**To-do item:**
Type the entries out once more. Match them exactly.

Page layout parsing data:

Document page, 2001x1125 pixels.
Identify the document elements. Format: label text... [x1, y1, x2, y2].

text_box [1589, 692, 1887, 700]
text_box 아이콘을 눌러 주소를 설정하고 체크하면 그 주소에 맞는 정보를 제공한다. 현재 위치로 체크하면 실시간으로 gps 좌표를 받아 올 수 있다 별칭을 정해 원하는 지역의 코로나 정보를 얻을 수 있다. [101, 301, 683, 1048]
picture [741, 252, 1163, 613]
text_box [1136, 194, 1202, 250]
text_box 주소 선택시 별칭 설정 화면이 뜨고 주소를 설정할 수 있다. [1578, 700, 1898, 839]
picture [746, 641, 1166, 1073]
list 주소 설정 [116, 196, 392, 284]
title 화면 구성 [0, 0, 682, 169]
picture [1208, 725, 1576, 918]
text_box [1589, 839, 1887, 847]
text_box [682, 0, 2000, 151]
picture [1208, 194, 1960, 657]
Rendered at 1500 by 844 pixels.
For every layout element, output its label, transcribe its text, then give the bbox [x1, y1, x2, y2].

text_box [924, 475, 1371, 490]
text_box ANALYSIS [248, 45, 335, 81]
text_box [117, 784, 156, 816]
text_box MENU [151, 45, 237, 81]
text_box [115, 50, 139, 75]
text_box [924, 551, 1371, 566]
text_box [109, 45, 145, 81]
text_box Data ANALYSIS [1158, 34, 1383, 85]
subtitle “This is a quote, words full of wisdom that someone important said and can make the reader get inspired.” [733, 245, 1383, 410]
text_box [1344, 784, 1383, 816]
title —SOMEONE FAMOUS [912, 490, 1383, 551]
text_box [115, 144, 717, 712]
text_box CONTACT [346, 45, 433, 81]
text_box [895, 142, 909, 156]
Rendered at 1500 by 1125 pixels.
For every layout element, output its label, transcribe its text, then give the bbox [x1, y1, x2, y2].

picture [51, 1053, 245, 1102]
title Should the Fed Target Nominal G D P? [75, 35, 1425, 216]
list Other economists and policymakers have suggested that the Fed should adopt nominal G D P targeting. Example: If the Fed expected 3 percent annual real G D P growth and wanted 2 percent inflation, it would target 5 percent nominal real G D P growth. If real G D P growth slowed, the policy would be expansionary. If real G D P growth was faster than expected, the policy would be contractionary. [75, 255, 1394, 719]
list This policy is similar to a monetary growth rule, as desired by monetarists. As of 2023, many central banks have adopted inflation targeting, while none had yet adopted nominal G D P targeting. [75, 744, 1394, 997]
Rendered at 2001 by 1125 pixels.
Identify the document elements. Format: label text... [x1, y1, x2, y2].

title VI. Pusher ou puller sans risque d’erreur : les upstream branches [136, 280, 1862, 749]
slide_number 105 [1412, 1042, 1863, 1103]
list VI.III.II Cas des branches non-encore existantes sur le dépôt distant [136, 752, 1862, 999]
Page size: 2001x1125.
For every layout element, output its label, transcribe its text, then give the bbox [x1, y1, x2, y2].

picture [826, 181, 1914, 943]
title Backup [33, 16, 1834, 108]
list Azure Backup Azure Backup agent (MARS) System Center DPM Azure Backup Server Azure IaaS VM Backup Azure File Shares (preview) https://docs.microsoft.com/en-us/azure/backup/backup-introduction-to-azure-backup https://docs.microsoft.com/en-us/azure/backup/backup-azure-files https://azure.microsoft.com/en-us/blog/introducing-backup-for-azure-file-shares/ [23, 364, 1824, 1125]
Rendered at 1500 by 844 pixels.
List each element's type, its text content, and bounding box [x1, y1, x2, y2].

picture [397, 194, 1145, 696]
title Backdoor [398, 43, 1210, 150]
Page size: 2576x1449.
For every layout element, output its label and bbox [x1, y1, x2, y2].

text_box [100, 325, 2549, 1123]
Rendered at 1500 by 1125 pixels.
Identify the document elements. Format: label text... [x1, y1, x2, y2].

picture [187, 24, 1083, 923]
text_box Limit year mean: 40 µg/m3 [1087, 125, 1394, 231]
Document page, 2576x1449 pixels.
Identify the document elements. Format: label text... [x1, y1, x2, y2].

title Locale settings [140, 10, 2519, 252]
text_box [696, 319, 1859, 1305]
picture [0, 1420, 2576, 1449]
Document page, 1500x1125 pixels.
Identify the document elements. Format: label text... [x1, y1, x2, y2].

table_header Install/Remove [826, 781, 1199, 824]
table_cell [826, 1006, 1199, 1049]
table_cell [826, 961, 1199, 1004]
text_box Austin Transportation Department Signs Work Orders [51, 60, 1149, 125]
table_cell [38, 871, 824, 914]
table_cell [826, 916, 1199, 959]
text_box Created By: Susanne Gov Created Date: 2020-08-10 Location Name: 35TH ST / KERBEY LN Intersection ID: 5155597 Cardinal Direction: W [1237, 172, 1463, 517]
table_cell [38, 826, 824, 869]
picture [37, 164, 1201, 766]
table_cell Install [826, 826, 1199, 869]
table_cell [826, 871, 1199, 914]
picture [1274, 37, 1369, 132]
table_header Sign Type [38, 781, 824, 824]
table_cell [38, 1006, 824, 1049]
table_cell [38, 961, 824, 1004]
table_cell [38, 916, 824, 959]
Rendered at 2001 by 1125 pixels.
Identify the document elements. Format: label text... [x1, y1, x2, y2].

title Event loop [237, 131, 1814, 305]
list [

**Completed exercise:**
Document page, 2001x1125 pixels.
Identify the document elements. Format: label text... [x1, y1, x2, y2].

text_box [1589, 692, 1887, 700]
text_box 아이콘을 눌러 주소를 설정하고 체크하면 그 주소에 맞는 정보를 제공한다. 현재 위치로 체크하면 실시간으로 gps 좌표를 받아 올 수 있다 별칭을 정해 원하는 지역의 코로나 정보를 얻을 수 있다. [101, 301, 683, 1048]
picture [741, 252, 1163, 613]
text_box [1136, 194, 1202, 250]
text_box 주소 선택시 별칭 설정 화면이 뜨고 주소를 설정할 수 있다. [1578, 700, 1898, 839]
picture [746, 641, 1166, 1073]
list 주소 설정 [116, 196, 392, 284]
title 화면 구성 [0, 0, 682, 169]
picture [1208, 725, 1576, 918]
text_box [1589, 839, 1887, 847]
text_box [682, 0, 2000, 151]
picture [1208, 194, 1960, 657]
Rendered at 1500 by 844 pixels.
For every layout element, output its label, transcribe its text, then give the bbox [x1, y1, x2, y2].

text_box [924, 475, 1371, 490]
text_box ANALYSIS [248, 45, 335, 81]
text_box [117, 784, 156, 816]
text_box MENU [151, 45, 237, 81]
text_box [115, 50, 139, 75]
text_box [924, 551, 1371, 566]
text_box [109, 45, 145, 81]
text_box Data ANALYSIS [1158, 34, 1383, 85]
subtitle “This is a quote, words full of wisdom that someone important said and can make the reader get inspired.” [733, 245, 1383, 410]
text_box [1344, 784, 1383, 816]
title —SOMEONE FAMOUS [912, 490, 1383, 551]
text_box [115, 144, 717, 712]
text_box CONTACT [346, 45, 433, 81]
text_box [895, 142, 909, 156]
Rendered at 1500 by 1125 pixels.
For every layout element, output its label, transcribe its text, then give the bbox [x1, y1, x2, y2].

picture [51, 1053, 245, 1102]
title Should the Fed Target Nominal G D P? [75, 35, 1425, 216]
list Other economists and policymakers have suggested that the Fed should adopt nominal G D P targeting. Example: If the Fed expected 3 percent annual real G D P growth and wanted 2 percent inflation, it would target 5 percent nominal real G D P growth. If real G D P growth slowed, the policy would be expansionary. If real G D P growth was faster than expected, the policy would be contractionary. [75, 255, 1394, 719]
list This policy is similar to a monetary growth rule, as desired by monetarists. As of 2023, many central banks have adopted inflation targeting, while none had yet adopted nominal G D P targeting. [75, 744, 1394, 997]
Rendered at 2001 by 1125 pixels.
Identify the document elements. Format: label text... [x1, y1, x2, y2].

title VI. Pusher ou puller sans risque d’erreur : les upstream branches [136, 280, 1862, 749]
slide_number 105 [1412, 1042, 1863, 1103]
list VI.III.II Cas des branches non-encore existantes sur le dépôt distant [136, 752, 1862, 999]
Page size: 2001x1125.
For every layout element, output its label, transcribe its text, then give the bbox [x1, y1, x2, y2].

picture [826, 181, 1914, 943]
title Backup [33, 16, 1834, 108]
list Azure Backup Azure Backup agent (MARS) System Center DPM Azure Backup Server Azure IaaS VM Backup Azure File Shares (preview) https://docs.microsoft.com/en-us/azure/backup/backup-introduction-to-azure-backup https://docs.microsoft.com/en-us/azure/backup/backup-azure-files https://azure.microsoft.com/en-us/blog/introducing-backup-for-azure-file-shares/ [23, 364, 1824, 1125]
Rendered at 1500 by 844 pixels.
List each element's type, its text content, and bounding box [x1, y1, x2, y2].

picture [397, 194, 1145, 696]
title Backdoor [398, 43, 1210, 150]
Page size: 2576x1449.
For every layout element, output its label and bbox [x1, y1, x2, y2].

text_box [100, 325, 2549, 1123]
Rendered at 1500 by 1125 pixels.
Identify the document elements. Format: label text... [x1, y1, x2, y2].

picture [187, 24, 1083, 923]
text_box Limit year mean: 40 µg/m3 [1087, 125, 1394, 231]
Document page, 2576x1449 pixels.
Identify the document elements. Format: label text... [x1, y1, x2, y2].

title Locale settings [140, 10, 2519, 252]
text_box [696, 319, 1859, 1305]
picture [0, 1420, 2576, 1449]
Document page, 1500x1125 pixels.
Identify the document elements. Format: label text... [x1, y1, x2, y2].

table_header Install/Remove [826, 781, 1199, 824]
table_cell [826, 1006, 1199, 1049]
table_cell [826, 961, 1199, 1004]
text_box Austin Transportation Department Signs Work Orders [51, 60, 1149, 125]
table_cell [38, 871, 824, 914]
table_cell [826, 916, 1199, 959]
text_box Created By: Susanne Gov Created Date: 2020-08-10 Location Name: 35TH ST / KERBEY LN Intersection ID: 5155597 Cardinal Direction: W [1237, 172, 1463, 517]
table_cell [38, 826, 824, 869]
picture [37, 164, 1201, 766]
table_cell Install [826, 826, 1199, 869]
table_cell [826, 871, 1199, 914]
picture [1274, 37, 1369, 132]
table_header Sign Type [38, 781, 824, 824]
table_cell [38, 1006, 824, 1049]
table_cell [38, 961, 824, 1004]
table_cell [38, 916, 824, 959]
Rendered at 2001 by 1125 pixels.
Identify the document elements. Format: label text... [x1, y1, x2, y2].

title Event loop [237, 131, 1814, 305]
list [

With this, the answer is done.